Clive: How old are you?

Mike Bundlie: Twenty-one.

Clive: Yeah, I'm forty-four. I think I pass out quicker than you do. The times of being able to run three days without sleep have gone. I can't do that anymore.

Mike Bundlie: But they did exist?

Clive: Oh absolutely. I don't necessarily think that I did my best work on the third day, Mike. I think there's something very romantic about that. I'm just going to burn myself out. The truth of the matter is that some of your quality control goes after awhile. I work seven days a week . I work at my desk in the morning and I'll be painting until around ten thirty at night. I'm not a party boy, I'm not really very interested in a social life. I like to paint, play loud music, smoke cigars and get drunk.

Mike Bundlie: Do you find your social gathering, or comfort in your artwork?

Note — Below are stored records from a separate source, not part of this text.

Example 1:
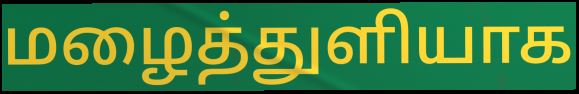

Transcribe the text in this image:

மழைத்துளியாக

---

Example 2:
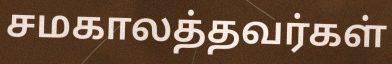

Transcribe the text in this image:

சமகாலத்தவர்கள்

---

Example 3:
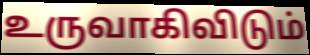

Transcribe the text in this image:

உருவாகிவிடும்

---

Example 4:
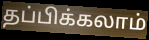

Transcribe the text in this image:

தப்பிக்கலாம்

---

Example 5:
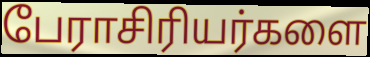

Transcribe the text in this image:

பேராசிரியர்களை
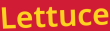
Lettuce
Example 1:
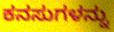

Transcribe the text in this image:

ಕನಸುಗಳನ್ನು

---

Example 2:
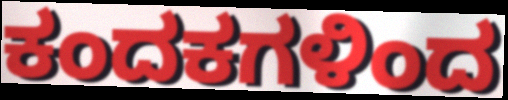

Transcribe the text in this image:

ಕಂದಕಗಳಿಂದ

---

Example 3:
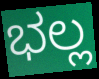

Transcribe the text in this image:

ಭಲ್ಲ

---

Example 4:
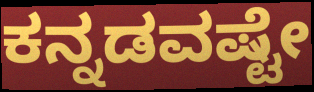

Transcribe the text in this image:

ಕನ್ನಡವಷ್ಟೇ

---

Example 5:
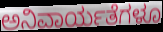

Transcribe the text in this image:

ಅನಿವಾರ್ಯತೆಗಳೂ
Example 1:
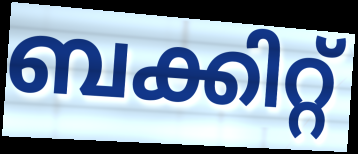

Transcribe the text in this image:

ബക്കിറ്റ്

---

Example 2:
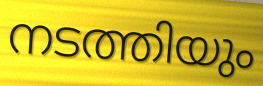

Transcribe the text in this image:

നടത്തിയും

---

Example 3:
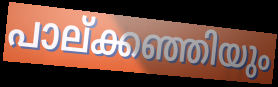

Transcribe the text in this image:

പാല്ക്കഞ്ഞിയും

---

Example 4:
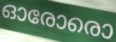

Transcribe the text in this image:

ഓരോരൊ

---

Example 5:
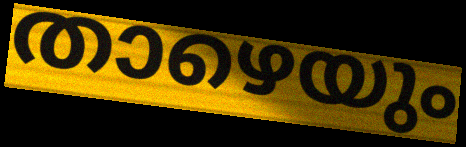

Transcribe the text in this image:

താഴെയും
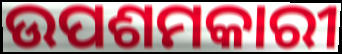
ଉପଶମକାରୀ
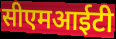
सीएमआईटी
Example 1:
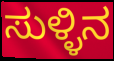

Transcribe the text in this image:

ಸುಳ್ಳಿನ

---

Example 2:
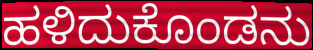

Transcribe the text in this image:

ಹಳಿದುಕೊಂಡನು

Clive: To the extent that any creature on this planet can expect comfort. Am I comforted by my paintings? Yes, I think I am. I think I'm comforted by being able to go to a place which is inside of me. This is true of the writing and the painting. Movie making, I find is much more about impressing your ego on other people. To me, that's not a very attractive thing to do. I don't particular like that process much. There's always tension in movie making. The good thing about painting is, 'what's the greatest tension going to be?' "Oh, I dropped my cigar in my tea." In writing, I sit in my library surrounded by thousands of books, my music and my light, and I'm watching the moon come up. It's a much more peaceful life than making movies. Truth is, I like that, particularly as I get older.

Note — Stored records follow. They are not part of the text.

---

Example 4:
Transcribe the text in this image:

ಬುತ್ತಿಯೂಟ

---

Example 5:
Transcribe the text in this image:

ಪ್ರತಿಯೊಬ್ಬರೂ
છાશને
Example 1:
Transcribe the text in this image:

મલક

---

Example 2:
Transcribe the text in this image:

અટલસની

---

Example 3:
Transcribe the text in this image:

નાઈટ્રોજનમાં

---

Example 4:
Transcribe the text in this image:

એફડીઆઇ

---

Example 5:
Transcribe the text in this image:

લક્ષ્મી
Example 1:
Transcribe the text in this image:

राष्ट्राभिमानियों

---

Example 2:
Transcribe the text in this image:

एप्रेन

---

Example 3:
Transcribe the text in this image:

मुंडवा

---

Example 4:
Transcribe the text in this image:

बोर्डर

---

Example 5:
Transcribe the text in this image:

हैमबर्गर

Mike Bundlie: Is that part of the reason your taking a break from movies?

Clive: The main reason I'm taking a break is because of the people you have to work with. They are by and large not nice, generous, creative people. Ineeded to be away from that for awhile just to get back in touch with what I really like to do, which is to paint and write. I'll enter that arena again, somewhere down the line. I just signed a four book contract with Harper-Collins that takes me through until 2002. So, there's plenty of work for me to do. The last couple of months I've been offered plenty of horror movies and today I was offered Cinderella.

Mike Bundlie: To rewrite?

Clive: To write and direct. I told them if my agent played the ugly sister. He said he looks wonderful in a dress, but let's not go there.